> _Saved data entries_
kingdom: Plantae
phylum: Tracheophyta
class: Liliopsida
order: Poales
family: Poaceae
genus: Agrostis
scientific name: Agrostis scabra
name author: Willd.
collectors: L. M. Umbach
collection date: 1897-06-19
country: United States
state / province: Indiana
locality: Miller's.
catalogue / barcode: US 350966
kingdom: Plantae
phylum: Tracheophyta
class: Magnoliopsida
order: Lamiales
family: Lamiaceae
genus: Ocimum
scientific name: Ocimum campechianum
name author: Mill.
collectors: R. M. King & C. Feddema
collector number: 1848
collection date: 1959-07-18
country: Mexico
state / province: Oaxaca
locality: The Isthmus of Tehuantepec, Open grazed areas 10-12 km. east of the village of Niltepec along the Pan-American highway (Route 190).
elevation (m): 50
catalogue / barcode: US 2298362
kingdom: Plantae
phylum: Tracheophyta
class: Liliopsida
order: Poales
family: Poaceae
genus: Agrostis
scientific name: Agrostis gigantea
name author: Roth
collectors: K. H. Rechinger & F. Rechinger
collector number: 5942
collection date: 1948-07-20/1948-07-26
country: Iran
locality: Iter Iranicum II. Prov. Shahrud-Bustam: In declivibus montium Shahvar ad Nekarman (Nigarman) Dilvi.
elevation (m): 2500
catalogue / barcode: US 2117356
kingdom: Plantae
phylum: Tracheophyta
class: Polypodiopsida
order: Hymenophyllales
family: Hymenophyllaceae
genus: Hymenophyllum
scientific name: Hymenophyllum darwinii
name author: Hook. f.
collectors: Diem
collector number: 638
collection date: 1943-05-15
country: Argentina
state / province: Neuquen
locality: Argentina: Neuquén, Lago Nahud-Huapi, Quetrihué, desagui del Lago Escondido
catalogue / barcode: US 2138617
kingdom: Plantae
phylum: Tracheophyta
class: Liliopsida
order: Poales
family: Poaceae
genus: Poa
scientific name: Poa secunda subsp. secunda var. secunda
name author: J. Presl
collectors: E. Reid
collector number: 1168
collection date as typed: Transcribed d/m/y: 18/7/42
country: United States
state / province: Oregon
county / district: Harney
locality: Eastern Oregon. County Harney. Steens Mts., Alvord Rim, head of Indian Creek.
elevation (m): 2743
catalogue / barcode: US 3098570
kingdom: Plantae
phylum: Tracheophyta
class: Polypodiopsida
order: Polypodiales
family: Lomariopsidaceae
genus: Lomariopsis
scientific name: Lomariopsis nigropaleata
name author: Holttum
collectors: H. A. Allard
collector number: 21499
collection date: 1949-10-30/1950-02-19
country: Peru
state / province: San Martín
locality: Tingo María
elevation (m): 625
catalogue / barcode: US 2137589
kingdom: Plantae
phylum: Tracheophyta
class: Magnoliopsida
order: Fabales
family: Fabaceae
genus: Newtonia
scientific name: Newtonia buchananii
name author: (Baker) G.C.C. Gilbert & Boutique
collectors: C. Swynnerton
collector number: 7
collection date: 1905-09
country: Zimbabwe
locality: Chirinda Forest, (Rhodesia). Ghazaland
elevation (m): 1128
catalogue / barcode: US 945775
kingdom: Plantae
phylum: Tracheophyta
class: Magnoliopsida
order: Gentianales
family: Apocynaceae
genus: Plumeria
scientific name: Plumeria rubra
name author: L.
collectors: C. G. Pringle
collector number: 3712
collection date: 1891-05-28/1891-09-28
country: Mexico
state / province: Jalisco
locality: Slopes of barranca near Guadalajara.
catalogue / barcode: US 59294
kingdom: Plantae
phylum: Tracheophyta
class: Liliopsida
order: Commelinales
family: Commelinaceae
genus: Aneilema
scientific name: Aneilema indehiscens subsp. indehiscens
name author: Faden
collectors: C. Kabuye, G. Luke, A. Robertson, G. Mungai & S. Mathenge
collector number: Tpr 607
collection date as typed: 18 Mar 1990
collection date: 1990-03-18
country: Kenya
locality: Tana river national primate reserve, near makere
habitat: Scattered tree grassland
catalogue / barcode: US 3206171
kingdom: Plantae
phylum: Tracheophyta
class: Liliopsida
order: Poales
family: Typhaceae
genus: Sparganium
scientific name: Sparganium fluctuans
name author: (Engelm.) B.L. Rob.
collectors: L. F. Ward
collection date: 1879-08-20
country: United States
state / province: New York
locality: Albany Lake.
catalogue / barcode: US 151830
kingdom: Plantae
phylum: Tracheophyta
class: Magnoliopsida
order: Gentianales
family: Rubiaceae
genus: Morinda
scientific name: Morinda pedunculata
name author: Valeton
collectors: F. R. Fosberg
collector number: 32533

> _Problem_
Return each of the items above verbatim, with every line unchanged and in its original order.

> _Solution to this problem_
kingdom: Plantae
phylum: Tracheophyta
class: Liliopsida
order: Poales
family: Poaceae
genus: Agrostis
scientific name: Agrostis scabra
name author: Willd.
collectors: L. M. Umbach
collection date: 1897-06-19
country: United States
state / province: Indiana
locality: Miller's.
catalogue / barcode: US 350966
kingdom: Plantae
phylum: Tracheophyta
class: Magnoliopsida
order: Lamiales
family: Lamiaceae
genus: Ocimum
scientific name: Ocimum campechianum
name author: Mill.
collectors: R. M. King & C. Feddema
collector number: 1848
collection date: 1959-07-18
country: Mexico
state / province: Oaxaca
locality: The Isthmus of Tehuantepec, Open grazed areas 10-12 km. east of the village of Niltepec along the Pan-American highway (Route 190).
elevation (m): 50
catalogue / barcode: US 2298362
kingdom: Plantae
phylum: Tracheophyta
class: Liliopsida
order: Poales
family: Poaceae
genus: Agrostis
scientific name: Agrostis gigantea
name author: Roth
collectors: K. H. Rechinger & F. Rechinger
collector number: 5942
collection date: 1948-07-20/1948-07-26
country: Iran
locality: Iter Iranicum II. Prov. Shahrud-Bustam: In declivibus montium Shahvar ad Nekarman (Nigarman) Dilvi.
elevation (m): 2500
catalogue / barcode: US 2117356
kingdom: Plantae
phylum: Tracheophyta
class: Polypodiopsida
order: Hymenophyllales
family: Hymenophyllaceae
genus: Hymenophyllum
scientific name: Hymenophyllum darwinii
name author: Hook. f.
collectors: Diem
collector number: 638
collection date: 1943-05-15
country: Argentina
state / province: Neuquen
locality: Argentina: Neuquén, Lago Nahud-Huapi, Quetrihué, desagui del Lago Escondido
catalogue / barcode: US 2138617
kingdom: Plantae
phylum: Tracheophyta
class: Liliopsida
order: Poales
family: Poaceae
genus: Poa
scientific name: Poa secunda subsp. secunda var. secunda
name author: J. Presl
collectors: E. Reid
collector number: 1168
collection date as typed: Transcribed d/m/y: 18/7/42
country: United States
state / province: Oregon
county / district: Harney
locality: Eastern Oregon. County Harney. Steens Mts., Alvord Rim, head of Indian Creek.
elevation (m): 2743
catalogue / barcode: US 3098570
kingdom: Plantae
phylum: Tracheophyta
class: Polypodiopsida
order: Polypodiales
family: Lomariopsidaceae
genus: Lomariopsis
scientific name: Lomariopsis nigropaleata
name author: Holttum
collectors: H. A. Allard
collector number: 21499
collection date: 1949-10-30/1950-02-19
country: Peru
state / province: San Martín
locality: Tingo María
elevation (m): 625
catalogue / barcode: US 2137589
kingdom: Plantae
phylum: Tracheophyta
class: Magnoliopsida
order: Fabales
family: Fabaceae
genus: Newtonia
scientific name: Newtonia buchananii
name author: (Baker) G.C.C. Gilbert & Boutique
collectors: C. Swynnerton
collector number: 7
collection date: 1905-09
country: Zimbabwe
locality: Chirinda Forest, (Rhodesia). Ghazaland
elevation (m): 1128
catalogue / barcode: US 945775
kingdom: Plantae
phylum: Tracheophyta
class: Magnoliopsida
order: Gentianales
family: Apocynaceae
genus: Plumeria
scientific name: Plumeria rubra
name author: L.
collectors: C. G. Pringle
collector number: 3712
collection date: 1891-05-28/1891-09-28
country: Mexico
state / province: Jalisco
locality: Slopes of barranca near Guadalajara.
catalogue / barcode: US 59294
kingdom: Plantae
phylum: Tracheophyta
class: Liliopsida
order: Commelinales
family: Commelinaceae
genus: Aneilema
scientific name: Aneilema indehiscens subsp. indehiscens
name author: Faden
collectors: C. Kabuye, G. Luke, A. Robertson, G. Mungai & S. Mathenge
collector number: Tpr 607
collection date as typed: 18 Mar 1990
collection date: 1990-03-18
country: Kenya
locality: Tana river national primate reserve, near makere
habitat: Scattered tree grassland
catalogue / barcode: US 3206171
kingdom: Plantae
phylum: Tracheophyta
class: Liliopsida
order: Poales
family: Typhaceae
genus: Sparganium
scientific name: Sparganium fluctuans
name author: (Engelm.) B.L. Rob.
collectors: L. F. Ward
collection date: 1879-08-20
country: United States
state / province: New York
locality: Albany Lake.
catalogue / barcode: US 151830
kingdom: Plantae
phylum: Tracheophyta
class: Magnoliopsida
order: Gentianales
family: Rubiaceae
genus: Morinda
scientific name: Morinda pedunculata
name author: Valeton
collectors: F. R. Fosberg
collector number: 32533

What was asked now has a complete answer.